When a doctor suggested that the hole can be covered over with plastic surgery, I immediately said no; no elective surgery after all she had been through. I later read that actress Catherine Zeta Jones once said of her trach mark, “I wear it as a badge of courage.” This was and is certainly Nava’s badge of courage and resilience, reflecting her indomitable spirit and G-d’s decision to save her.

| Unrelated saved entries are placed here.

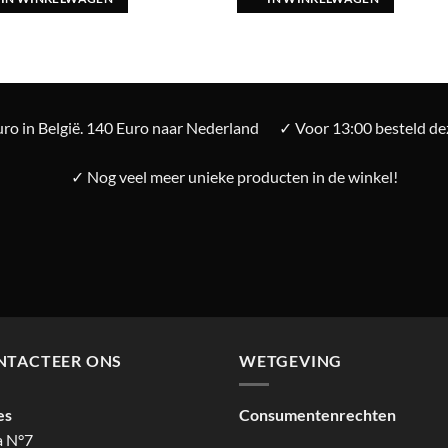
ro in België. 140 Euro naar Nederland
✓ Voor 13:00 besteld d
✓ Nog veel meer unieke producten in de winkel!
NTACTEER ONS
WETGEVING
es
Consumentenrechten
a N°7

My work as a therapist became greatly informed by this idea of strength and beauty in struggles and imperfection; the idea of growth through pain and a new sense of wholeness to embrace.

The Japanese have an old art form known as Kintsugi where the cracks or brokenness in a piece of pottery are highlighted and fixed with gold laquer. The flaws become part of its history and story and is embraced in its wholeness. It’s not discarded but rather beautified.

In the Jewish tradition, one of the great Hasidic masters, the Kotzker Rebbe said, “There is nothing as whole as a broken heart.” In our brokenness we become whole by rising above our adversities, finding {new} meaning, reaching out beyond ourselves in empathy and compassion. Our heart swells and opens to others. We connect in pain and vulnerability. And we begin to heal and become whole, holding together pain and joy.

As Leonard Cohen sang, “There is a crack in everything; that’s how the light gets in.”

 

                                                                                                                   

2 thoughts on “The Beauty of Imperfection

  1. Hi Harriet! What a joy to find your blog. I so appreciate the sentiment in this post and as I was reading it I was thinking of that Leonard Cohen song lyric! Such a good reminder to embrace the wholeness that we are. ~Kathy

  2. Harriet says:

    Hi Kathy, Thanks for stopping by. The human enigma – broken and whole; whole and broken. We hold them both together as human beings.